Hunters must be smart enough to find a middle ground in order to protect themselves. Certainly it makes no sense to be in the field if weather is life-threatening.

The white-tailed deer seems to be mostly impacted by two major types of weather factors - temperature fluctuations and barometric pressure. Radical changes in temperatures or unseasonable temperatures, either hot or cold, tend to make deer do strange things, or sometimes nothing at all, especially bucks in the rut.

It is fairly common knowledge that an unusual warming trend in December can literally cease active rutting behavior.

"Well, after all, would you feel compelled to chase your wife or girlfriend around in the woods while wearing a fur coat when it was 80 degrees outside?" wondered Bill Lunceford, Mississippi's retired deer data coordinator.
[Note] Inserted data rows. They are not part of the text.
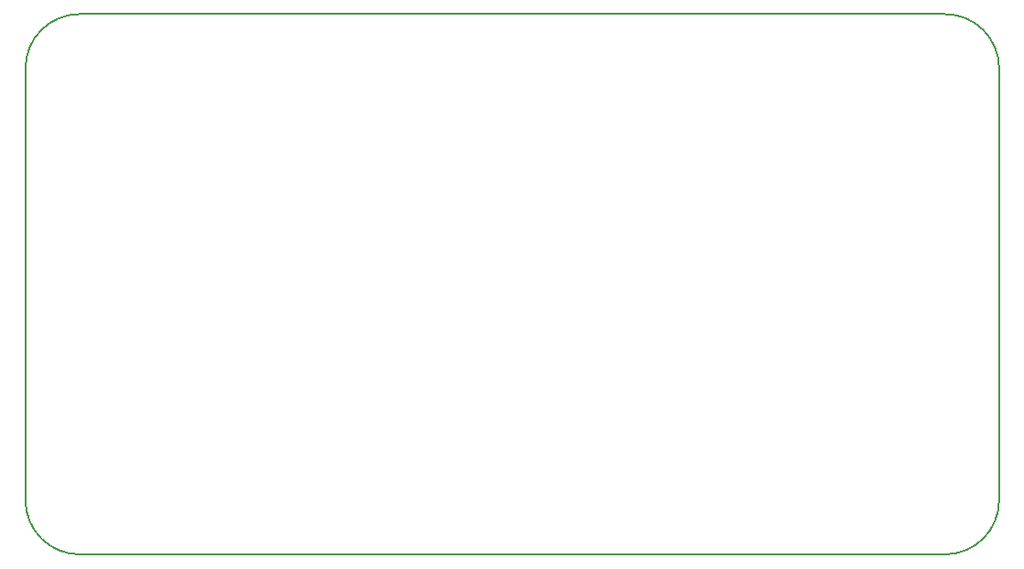
<source format=gbr>
%TF.GenerationSoftware,KiCad,Pcbnew,8.0.5*%
%TF.CreationDate,2024-11-14T08:39:16+01:00*%
%TF.ProjectId,LISN_5u,4c49534e-5f35-4752-9e6b-696361645f70,rev?*%
%TF.SameCoordinates,Original*%
%TF.FileFunction,Profile,NP*%
%FSLAX46Y46*%
G04 Gerber Fmt 4.6, Leading zero omitted, Abs format (unit mm)*
G04 Created by KiCad (PCBNEW 8.0.5) date 2024-11-14 08:39:16*
%MOMM*%
%LPD*%
G01*
G04 APERTURE LIST*
%TA.AperFunction,Profile*%
%ADD10C,0.200000*%
%TD*%
G04 APERTURE END LIST*
D10*
X74808000Y-118872000D02*
G75*
G02*
X69808000Y-113872001I0J5000000D01*
G01*
X154808000Y-68872000D02*
G75*
G02*
X159808000Y-73872000I0J-5000000D01*
G01*
X159808000Y-73872000D02*
X159808000Y-113872000D01*
X74807999Y-68872000D02*
X154808000Y-68872000D01*
X159808000Y-113872000D02*
G75*
G02*
X154808000Y-118872000I-5000000J0D01*
G01*
X69808000Y-113872001D02*
X69808000Y-73872000D01*
X69808000Y-73872000D02*
G75*
G02*
X74807999Y-68872000I5000000J0D01*
G01*
X154808000Y-118872000D02*
X74808000Y-118872000D01*
M02*

</source>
When put that way, it is easy to understand why hot weather in the winter discourages rutting behavior, because neither bucks nor does tend to move much during daylight hours.

To compensate, hunters have to switch gears to daybreak and sunset hunting when the air is coolest, catching deer moving from feeding grounds to bedding areas. Hunting dark, shady timber, lowlands, wetlands and deep ravines might well catch a buck or two napping in cool breezes that frequent such habitats. If daytime temperatures top 70 degrees, you can forget it.

Barometric pressure is an atmospheric indicator of pending weather changes. If the pressure is on a downward slide, then an active weather front is likely on the move into the area. High pressures indicate more stable, fair-weather conditions. The trick is to monitor the pressure and be available to hunt as the pressure is dropping, but before the bottom falls out.

Similarly, after the storm passes and the pressure begins to rise again is another good time to be in the woods hunting. The best time to deer hunt is when the barometric pressure is moving up or down, but down seems to be better.

Oftentimes, deer movements can be roughly patterned by these two factors alone. Farmers and cattlemen have known forever how animals get unsettled as weather pressures change. The impact on white-tailed deer is thought to be similar.

Translated into hunting tactics, this means when the barometric pressure is falling, the deer should be unsettled and moving about. During these phases is one of the best times to be hunting for meat or antlers.

Savvy deer hunters stay on top of weather reports knowing how to beat bad weather prospects, turning them into some prime opportunities just before the storm hits and again just after the skies clear.